» INSTRUÇÕES:
1: De acordo com o trecho sobre a reforma da Previdência, quantos anos de trabalho ininterrupto seriam exigidos pelas novas regras para a aposentadoria integral?
2: Prossiga com a redação do trecho sobre a reforma da Previdência a partir da última frase apresentada.

» TRECHO PARA LEITURA:
————————

Para o economista Frederico Melo, do Dieese, a proposta do governo rompe um “pacto de gerações”, na medida em que os jovens começam a falar em não contribuir mais para a Previdência, desencorajados pelas possíveis mudanças no acesso. Para ter direito à aposentadoria integral, por exemplo, pelas novas regras, seria preciso trabalhar ininterruptamente durante 49 anos.

Ele lembra que o envelhecimento da população é um fenômeno “inegável”, mas considera uma visão “estreita ou restrita” usar esse argumento para falar em reformas do sistema – ou, usando um termo bastante repetido durante o seminário, um “desmonte” da Previdência pública. Melo observa ainda que o principal fator de envelhecimento no Brasil é a redução do número de nascimentos. “A Previdência Social não vai ser financiada apenas pelo trabalhador ativo”, diz o economista.

————————

» MATERIAL FORNECIDO:
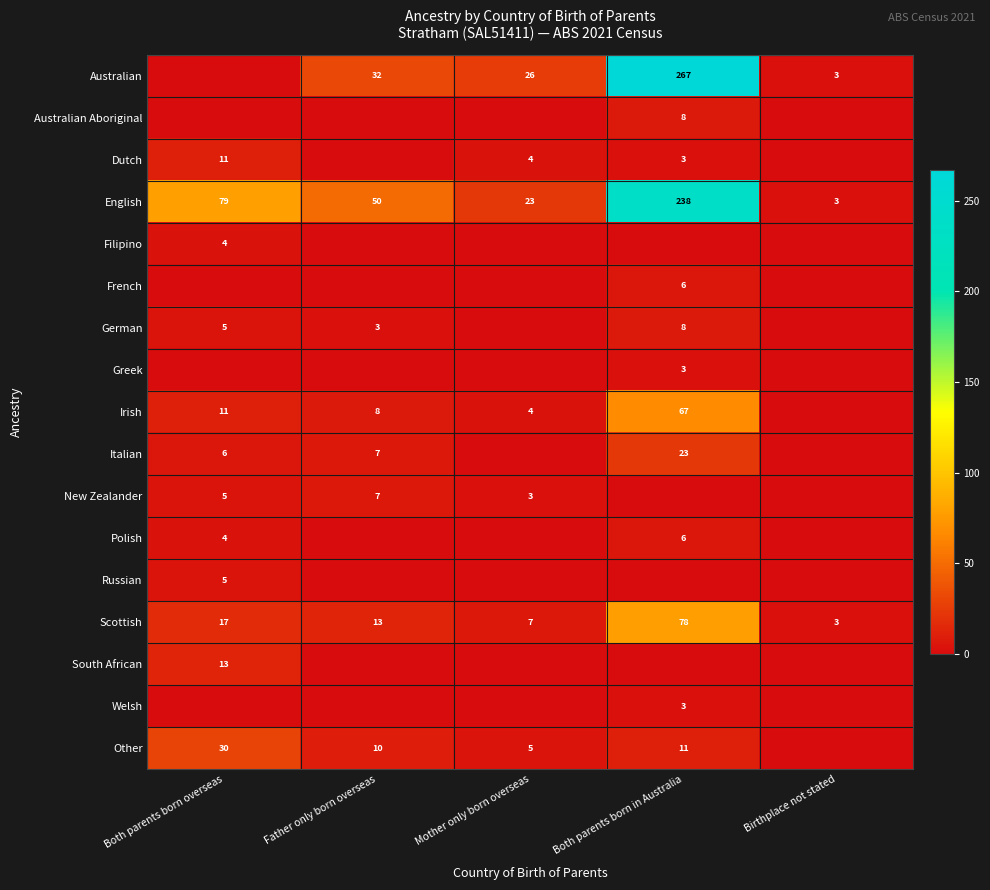

What is the difference between the highest and lowest values at Both parents born overseas?

79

————————

» LISTA DE RESPOSTAS:
1: Seriam exigidos 49 anos de trabalho ininterrupto.

2:
O argumento, acrescenta, vale apenas para reduzir direitos, mas não para ampliar políticas para idosos, por exemplo. Melo acredita que os projetos de reformas podem levar a uma “degradação” da remuneração, comprometendo o financiamento da Previdência e do sistema de seguridade.

“Não tenho dúvida de que o objetivo implícito, oculto (da reforma), é a privatização”, afirma Fagnani. “Não é à toa que o secretário da Previdência só recebe banqueiro.” Segundo ele, o debate a ser feito é “qual o país que nós queremos e qual está sendo projetado”. A partir de março, com a comissão especial da PEC 287 implementada e em funcionamento, “vai começar uma guerra”.